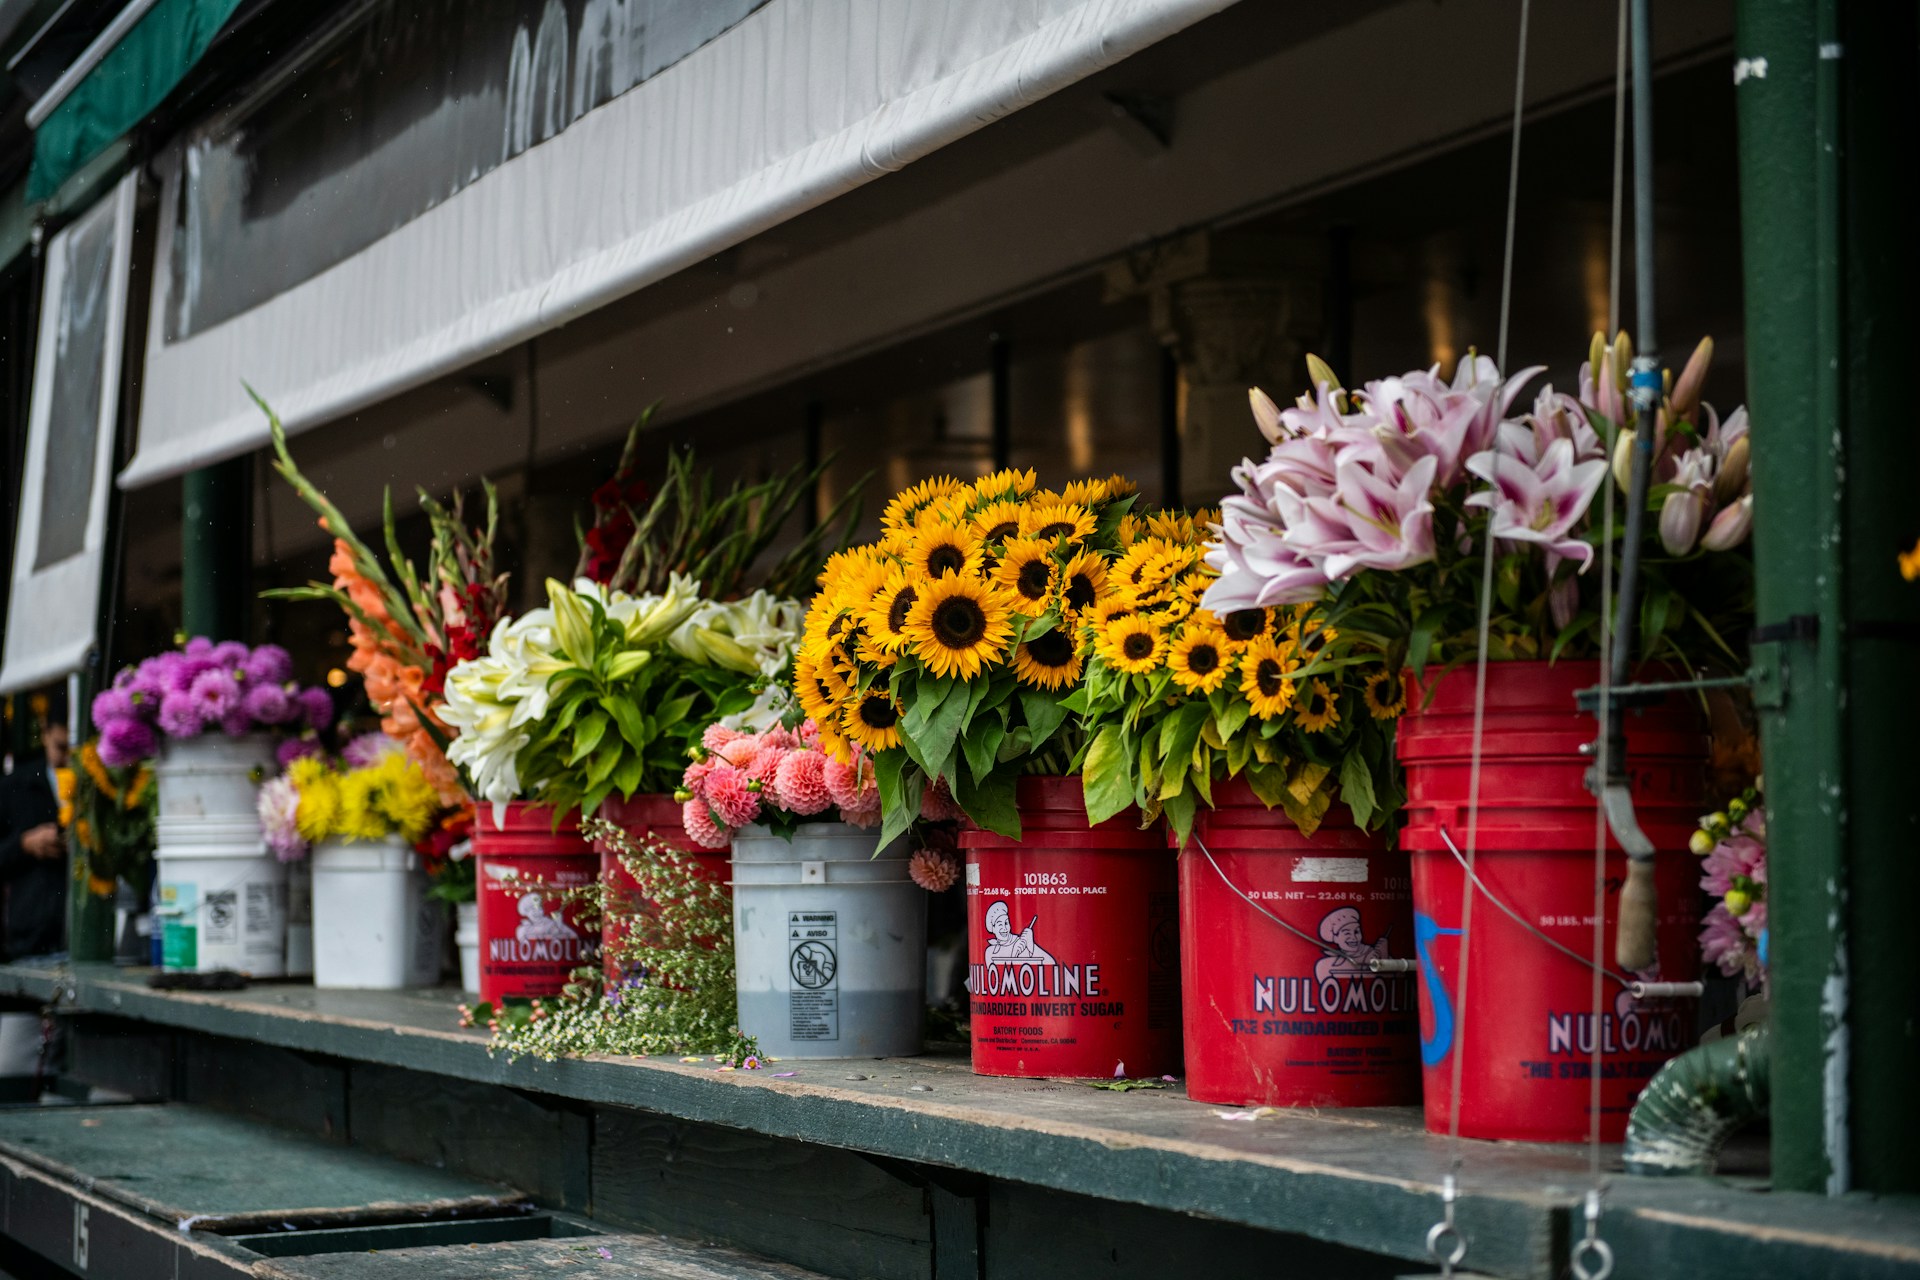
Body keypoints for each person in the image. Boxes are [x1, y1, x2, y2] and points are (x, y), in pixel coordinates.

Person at [0, 719, 69, 963]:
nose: (66, 759)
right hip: (31, 936)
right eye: (61, 747)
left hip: (73, 932)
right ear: (45, 734)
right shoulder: (16, 785)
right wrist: (24, 844)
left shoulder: (93, 781)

────────

The answer should consist of every line above in which "right" appears.

right hip: (31, 936)
right eye: (61, 747)
right ear: (45, 734)
right shoulder: (16, 785)
right wrist: (24, 844)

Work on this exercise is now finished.